Cette France-là…

Le jaune apporte toujours une lumière et l’on peut dire que, de même,
le bleu amène toujours une ombre.
Goethe, Traité des couleurs.

Bleu contre Jaune


Discours officiel revisité officieusement

Pas de bololo dans mes rangs… Ici, c’est marche ou crève. Je vous chouffe ! La jouez pas fine avec nous. Votre barda vous scie le dos ? Vous rigolez jaune ? C’est la révolte des loufiats? Vous voulez la jouer gros durs ? Écorner notre démocratie qui se dissout comme un sucre dans le pétrole ? Nous n’allons pas baisser la garde et troquer nos costards bleu royal contre vos gilets jaunes. Ils n’ont pas la couleur de l’or, mais celle de la paille de vos misères. Vous n’êtes bons ni à rôtir ni à bouillir. Vous palpez pas derche ? Y’a plus rien à frire dans vos assiettes chaque 10 du mois ? Vos économies vont dans notre poche ? Vous broyez du noir ? Allez-y la bleusaille, continuez comme ça ! Bloquez ronds-points, carrefours et pompes. Nous, on s’en fout. On prend l’avion. Même pour aller jusqu’au Touquet. Nous vous l’expliquons pourtant clairement : « augmenter le prix du carburant, c’est de l’écologie » mais on ne doit pas s’abreuver aux mêmes pompes de l’intelligence. Vous pigez que dalle ! Et vous n’allez jamais jusqu’au bout de vos colères.

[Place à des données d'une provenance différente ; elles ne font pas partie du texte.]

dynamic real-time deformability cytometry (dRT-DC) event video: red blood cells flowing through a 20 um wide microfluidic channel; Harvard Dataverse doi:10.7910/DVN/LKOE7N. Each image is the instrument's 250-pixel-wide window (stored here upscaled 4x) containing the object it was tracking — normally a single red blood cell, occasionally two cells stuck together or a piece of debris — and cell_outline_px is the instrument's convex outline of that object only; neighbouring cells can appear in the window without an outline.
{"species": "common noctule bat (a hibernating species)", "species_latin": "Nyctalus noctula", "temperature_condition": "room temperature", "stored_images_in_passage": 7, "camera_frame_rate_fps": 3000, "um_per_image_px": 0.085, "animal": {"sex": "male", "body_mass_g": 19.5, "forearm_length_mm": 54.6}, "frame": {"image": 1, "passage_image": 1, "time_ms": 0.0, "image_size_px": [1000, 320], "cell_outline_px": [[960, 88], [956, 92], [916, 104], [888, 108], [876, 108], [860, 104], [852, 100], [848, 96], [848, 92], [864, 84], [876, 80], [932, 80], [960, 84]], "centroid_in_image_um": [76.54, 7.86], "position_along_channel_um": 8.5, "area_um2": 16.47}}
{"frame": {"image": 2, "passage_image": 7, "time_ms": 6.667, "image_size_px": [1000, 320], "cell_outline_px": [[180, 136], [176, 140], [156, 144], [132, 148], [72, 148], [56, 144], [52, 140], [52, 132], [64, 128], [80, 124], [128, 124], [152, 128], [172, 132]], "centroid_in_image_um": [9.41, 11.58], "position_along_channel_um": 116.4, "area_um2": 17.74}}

Nous patientons. La météo est en marche. Vous allez bientôt vous peler le cul. L’hiver a toujours vaincu les armées de gueux. Bien au chaud, nous gardons le cap. Le Maître de vos galères, et je vous rappelle que vous l’avez voté, entre pour et contre, tient ferme la barre. Comme dit l’autre : « les promesses n’engagent que ceux qui les écoutent. » C’est vrai, on ne bouffe pas les mêmes rillettes. Que voulez-vous, nous ne sommes pas du même monde ! Vous avez usé vos culottes sur les bancs de l’école de la République. On vous y a enseigné l’obéissance, quand non la soumission. Enfin, les règles nécessaires au contrôle de ceux d’en-bas. Nous autres, nous sortons de celles d’en-haut, celles du Pouvoir. Elles nous formatent à penser pour vous et contre vous. Nous pallions à vos pages blanches, noircies de votre ignorance, en écrivons vos leçons, celles que vous devez apprendre et mettre en pratique, et en contre-partie, nous empochons des pactoles. Que demande le peuple, dirait encore un autre ! Votre avis ne nous intéresse pas. D’ailleurs, vous en changez tout le temps. Quand vous êtes sages, il y a distribution de bons points. Une petite augmentation par çi, une aide sociale par là, un p’tit geste fiscal ici… La vie en rose, quoi ! Certes de temps à autre, vous pouvez sortir du rang. Ne sommes-nous pas les premiers à défendre la liberté d’expression et de manifestation ? Mais que diable ! Marchez dans les clous. Sinon… on va vous faire suer sang et eau. Vous foutre au cul nos pandores et nos Robocop, défourailleurs de lacrymo, danseurs du bâton et du LBD. Enfin, tous nos Jaunes de la République.*

Ne croyez pas que nous sommes bleus de peur. Bons princes, nous nous débridons grand les esgourdes. Nous vous captons 5 sur 5. Nous vous écoutons, nous vous entendons. Notre matière grise carbure plein pot et prend votre mesure. Un joli laboratoire du totalitarisme d’État. La presse d’ailleurs se fait volontiers l’échotier de notre cynique commisération. 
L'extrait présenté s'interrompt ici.